Lapisan hidroksil juga tampak di area lain di permukaan Bulan. Diperkirakan lapisan hidroksil ini terbentuk dari proton angin matahari yang menumbuk permukaan Bulan dan menghancurkan mineral silikat di mana proton bergabung dengan oksigen dalam silikat untuk menghasilkan hidroksil. Proses ini kita kenal sebagai cuaca antariksa.

Semua bukti ini memperlihatkan permukaan Bulan dengan geologinya yang kompleks dan keberadaan air yang cukup signifikan di area sub-permukaan dan permukaan lapisan hidroksil. Aktivitas vulkanik dan pembentukan kawah bisa mengantar material kaya air ke permukaan dan keduanya teramati di dalam data Bulan.

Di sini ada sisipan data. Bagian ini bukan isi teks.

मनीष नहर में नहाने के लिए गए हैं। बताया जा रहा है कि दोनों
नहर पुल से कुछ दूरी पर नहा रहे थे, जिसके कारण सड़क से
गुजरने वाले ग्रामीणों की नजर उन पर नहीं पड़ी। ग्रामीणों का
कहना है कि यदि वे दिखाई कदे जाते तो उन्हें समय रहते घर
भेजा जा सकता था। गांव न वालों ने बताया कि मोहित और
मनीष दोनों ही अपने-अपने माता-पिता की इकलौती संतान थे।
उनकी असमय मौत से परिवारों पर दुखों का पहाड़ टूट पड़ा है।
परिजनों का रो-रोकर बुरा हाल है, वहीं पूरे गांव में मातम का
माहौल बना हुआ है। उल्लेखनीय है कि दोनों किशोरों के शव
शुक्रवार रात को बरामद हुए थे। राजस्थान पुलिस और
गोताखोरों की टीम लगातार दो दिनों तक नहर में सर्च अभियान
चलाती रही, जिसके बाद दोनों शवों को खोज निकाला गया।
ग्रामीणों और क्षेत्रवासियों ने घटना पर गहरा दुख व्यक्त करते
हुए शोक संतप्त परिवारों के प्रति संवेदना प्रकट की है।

Bulan disusun oleh dua jenis batuan utama: mare gelap yang basaltik (lava seperti yang dilihat di Hawaii), dan batuan anorthosite yang lebih terang (dataran tinggi Bulan). Andesit mengandung banyak air, sementara basalt mengandung air yang lebih sedikit. Kedua jenis batuan juga mengandung hidroksil yang terikat dengan mineral yang berbeda.

Hasil analisis ini mengungkap pemahaman baru dari misteri yang sudah ada sebelumnya. Ketika Matahari menyinari permukaan Bulan pada waktu yang berbeda, kemampuan menyerap air dan hidroksil juga mengalami perubahan. Hasil perhitungan menunjukan bahwa harus ada hidroksil dan air dalam jumlah besar yang bergerak di sekitar Bulan dalam siklus harian.

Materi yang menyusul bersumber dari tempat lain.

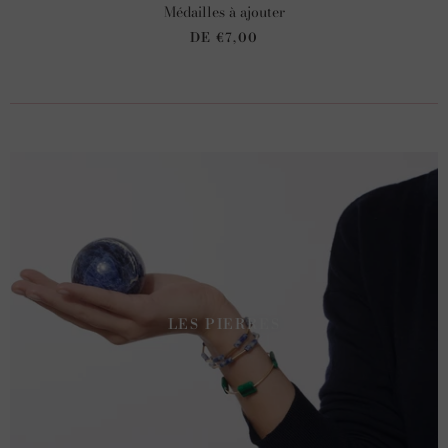
Médailles à ajouter
DE
€7,00
LES PIERRES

Akan tetapi, hasil penelitian terbaru menunjukan penyerapan air dan hidroksil oleh mineral sangat stabil dengan efek harian yang sama. Akan tetapi, untuk mineral seperti piroksen yang umum ditemukan di Bulan, tidak terjadi penguapan pada temperatur Bulan. Ini terjadi karena lapisan tipis komposisi yang diperkaya dan/atau ukuran partikel tanah yang berbeda dari yang berada lebih dalam di dalam tanah.

Ketika Matahari rendah di langit Bulan, cahaya menembus lebih banyak lapisan atas, memperkuat penyerapan inframerah, dibandingkan ketika Matahari tinggi di langit. Mungkin masih ada air yang bergerak, tetapi untuk mengetahui jumlahnya perlu ada penelitian lain untuk kuantifikasi efek lapisannya.

Studi ini tidak hanya membuka jalan bagi pemahaman yang lebih dalam tentang geologi Bulan tetapi juga menawarkan harapan baru bagi eksplorasi masa depan, menunjukkan bahwa air mungkin lebih mudah diakses daripada yang kita pikirkan sebelumnya.